═══ Passage provided

3.        Termination of Employment Following
Change in Control of the Company.

 

(A)     Termination.  If a Change in Control of the Company occurs,
you shall be entitled, upon the subsequent termination of your employment with
the Company (“Termination”), to the benefits described in Paragraph 4 below,
unless such Termination is:  (i) by
you other than for Good Reason; (ii) by the Company for Cause or because
of your Disability; or (iii) because of your death or attainment of your
Retirement Date.  Any Termination (except
a Termination resulting from your death) shall be made by written Notice of
Termination from the party initiating such Termination to the other party to
this Agreement.

 

(B)     Notice
of Termination.  A Notice of
Termination shall mean a written document stating the specific provision in
this Agreement upon which a Termination is based and otherwise setting forth
the facts and circumstances which provide the basis for a Termination.

 

(C)     Date
of Termination.  The Date of
Termination shall mean:  (i) if the
Termination occurs as a result of Disability, thirty (30) days after a Notice
of Termination is given; (ii) if the Termination occurs for Good Reason,
the date specified in the Notice of Termination; and (iii) if the
Termination occurs for any other reason, the date on which the Notice of
Termination is given.

 

(D)     Good
Reason.  A Termination for Good
Reason shall mean a Termination as a result of:

 

(i)       The
assignment to you, without your express written consent, of any duties
inconsistent with your position, duties, responsibilities and status with the
Company immediately prior to a Change in Control of the Company, or a change in
your titles or offices (if any) in effect immediately prior to a Change in
Control of the Company, or any removal of you from, or any failure to reelect
you to, any of such positions, except in connection with your Termination for
Cause, death, Disability, or as a result of your attainment of your Retirement
Date.

 

(ii)      A
reduction by the Company in your base salary as in effect on the date hereof,
or as the same may be increased from time to time thereafter;

 

(iii)     The
failure of the Company to continue in effect any compensation, welfare or
benefit plan in which you are participating at the time of a Change in Control
of the Company, without substituting therefor plans providing you with
substantially similar benefits at 

 

3

 

substantially the same
cost to you; or the taking of any action by the Company which would adversely
affect your participation in or materially reduce your benefits or increase the
cost to you under any of such plans or deprive you of any material fringe
benefit enjoyed by you at the time of the Change in Control of the Company;

 

(iv)     Any
purported Termination for Cause or Disability without grounds therefor; or

 

(v)      The
relocation of your primary work location to a location that is more than 20
miles from your primary work location immediately prior to the Change in
Control of the Company.

══════
═══ Listed records

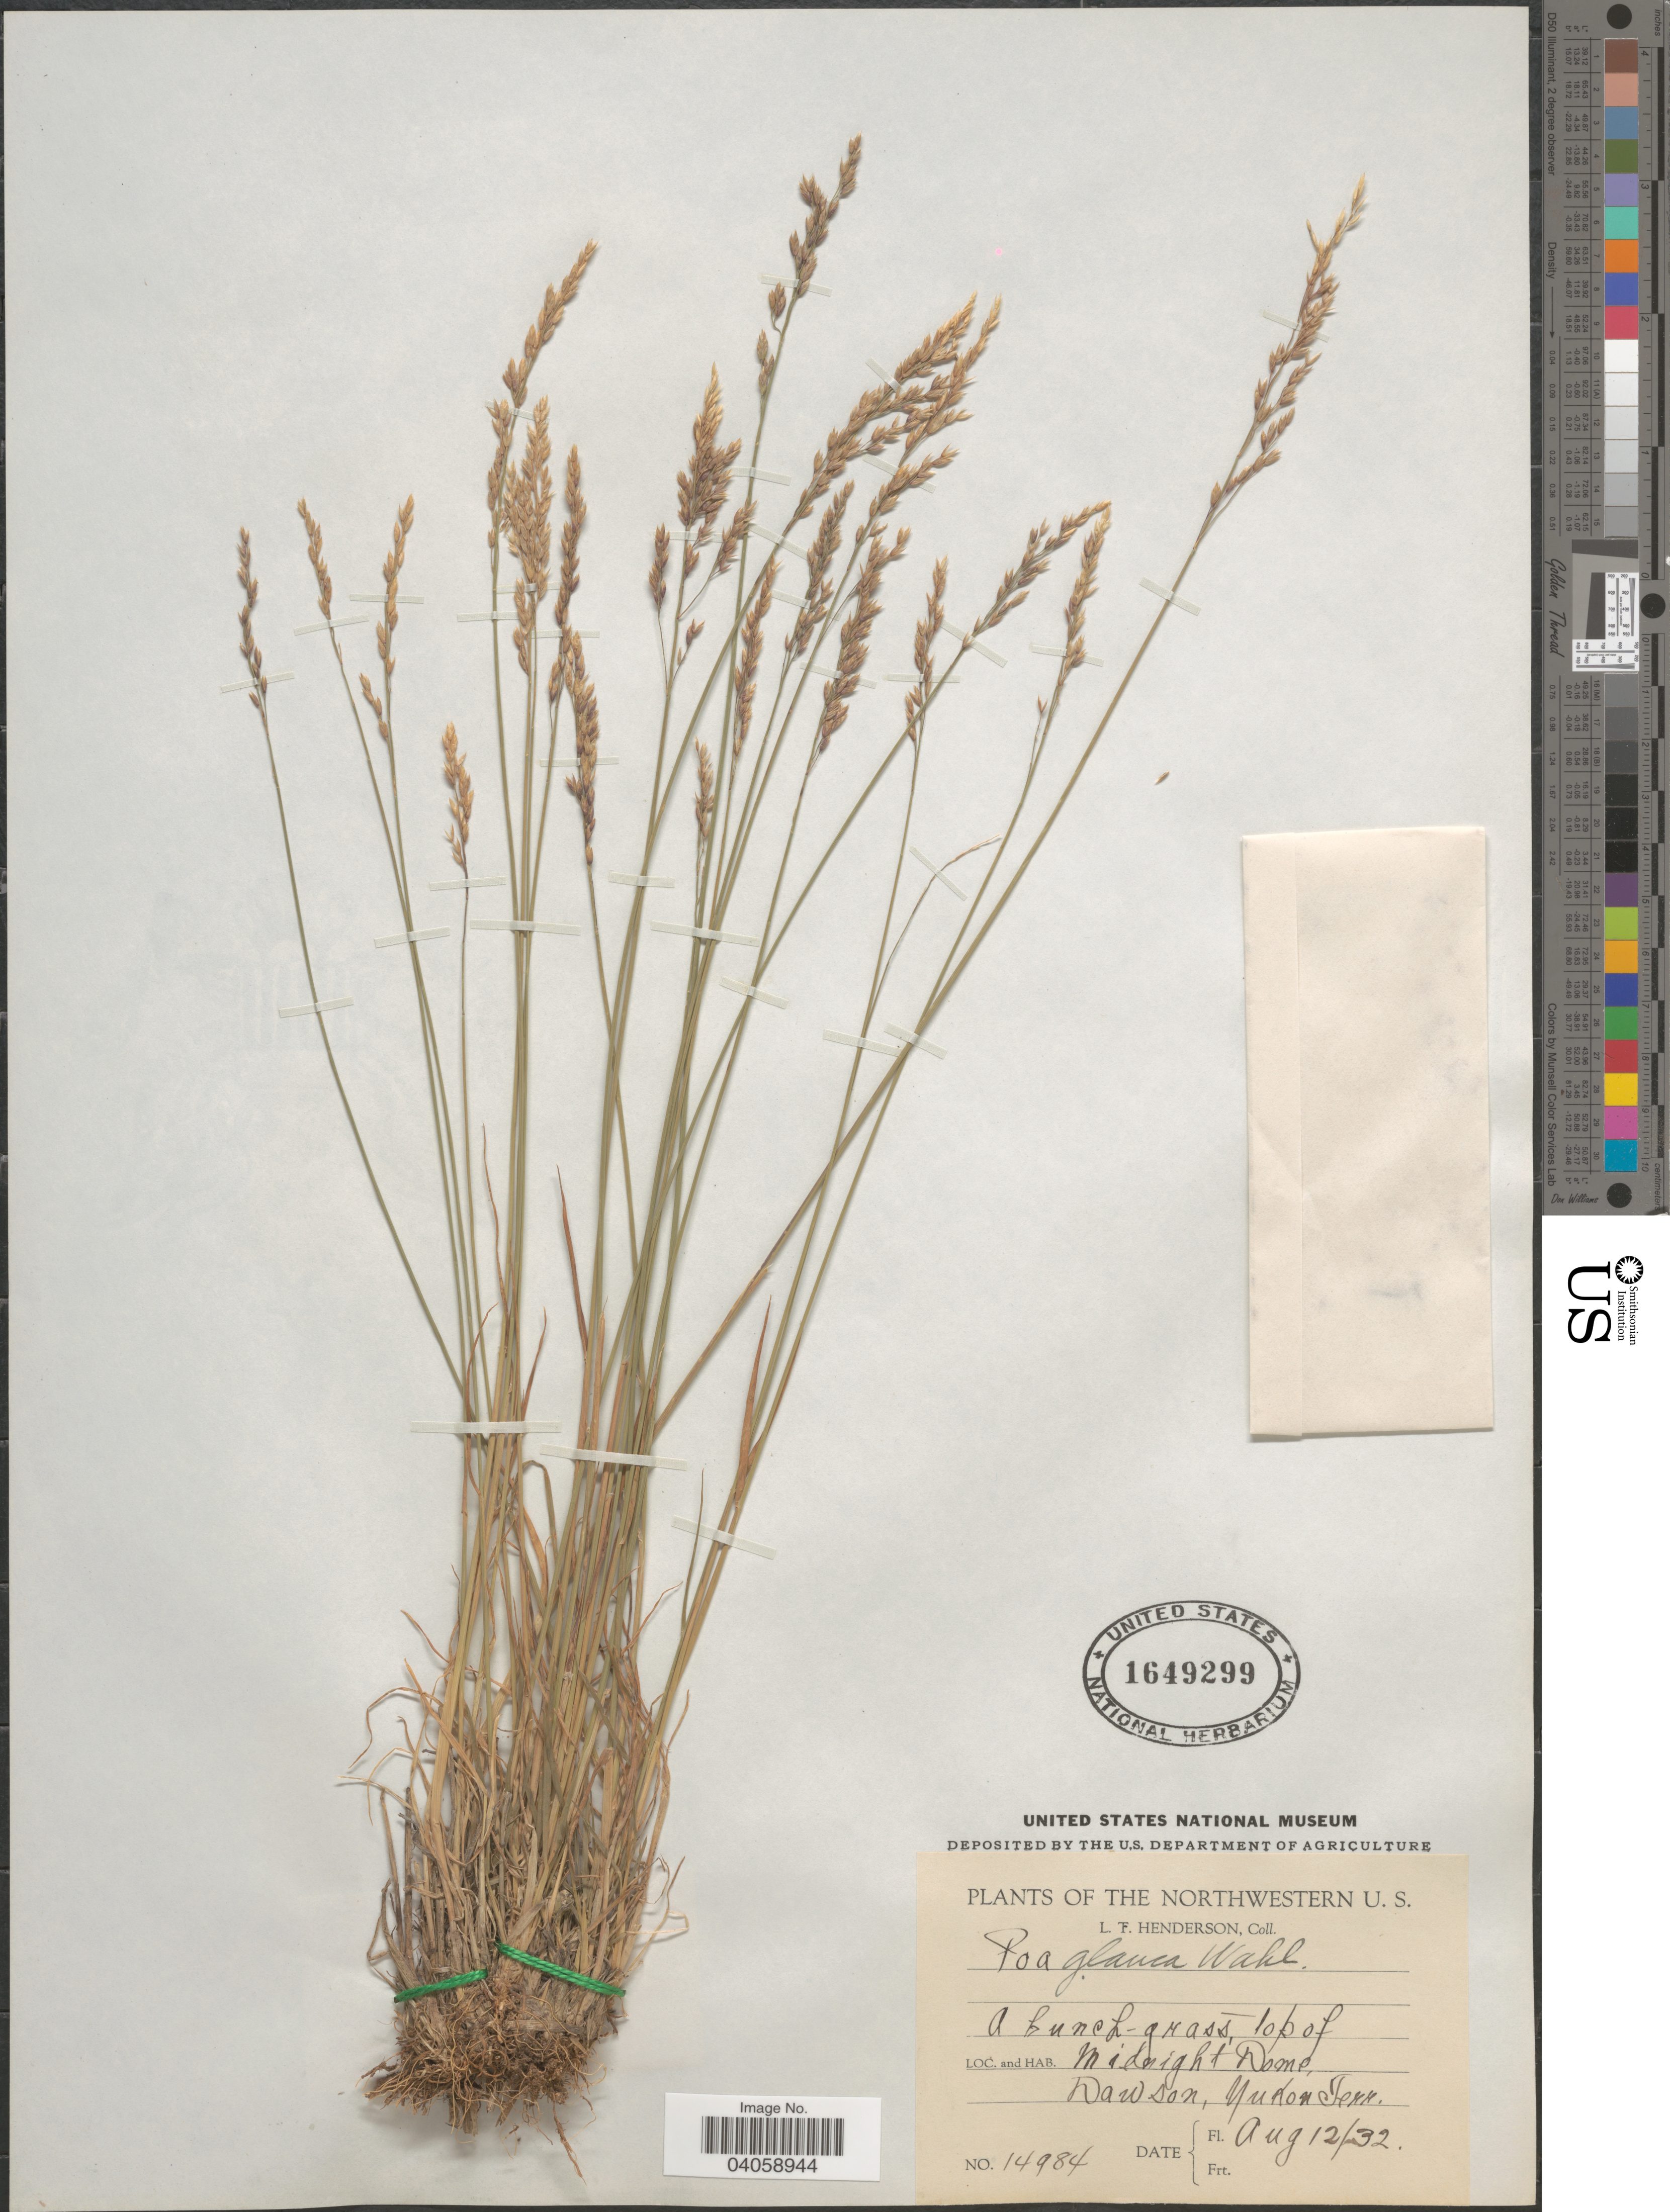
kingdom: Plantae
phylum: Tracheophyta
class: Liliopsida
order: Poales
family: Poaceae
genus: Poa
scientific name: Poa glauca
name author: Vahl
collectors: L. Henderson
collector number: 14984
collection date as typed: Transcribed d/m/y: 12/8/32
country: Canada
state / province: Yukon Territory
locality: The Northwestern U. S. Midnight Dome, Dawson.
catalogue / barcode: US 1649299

══════

=== Written request ===
Extend the change-in-control termination clause past its last sentence. The data is separate from the change-in-control termination clause and has nothing to do with it.

=== Reply to the exercise ===
(E)      Cause.  A Termination for Cause shall mean (i) a
Termination as a result of the willful and continued failure by you for a
significant period of time substantially to perform your duties with the Company
(other than any such failure resulting from your Disability), after a demand
for substantial performance is delivered to you in writing by the Board or its
designate which specifically identifies the manner in which the Board or its
designate believes that you have not substantially performed your duties, or (ii) the
willful engaging by you in gross misconduct materially and demonstrably
injurious to the Company.  No act, or
failure to act, on your part shall be considered “willful” unless done, or omitted
to be done, by you, not in good faith and without reasonable belief that your
action or omission was in the best interest of the Company.  The burden for establishing the validity of
any termination for Cause shall rest upon the Company.  No Termination shall be deemed to be for
Cause unless and until there shall have been delivered to you a copy of a
resolution duly adopted by the affirmative vote of not less than three-quarters
of the entire membership of the Board called and held for such purpose (after
reasonable notice is provided to you and you are given an opportunity, together
with counsel, to be heard before the Board), finding that, in the good faith
opinion of the Board, you are guilty of the conduct described in subclauses (i) or
(ii) above, and specifying the particulars thereof in detail.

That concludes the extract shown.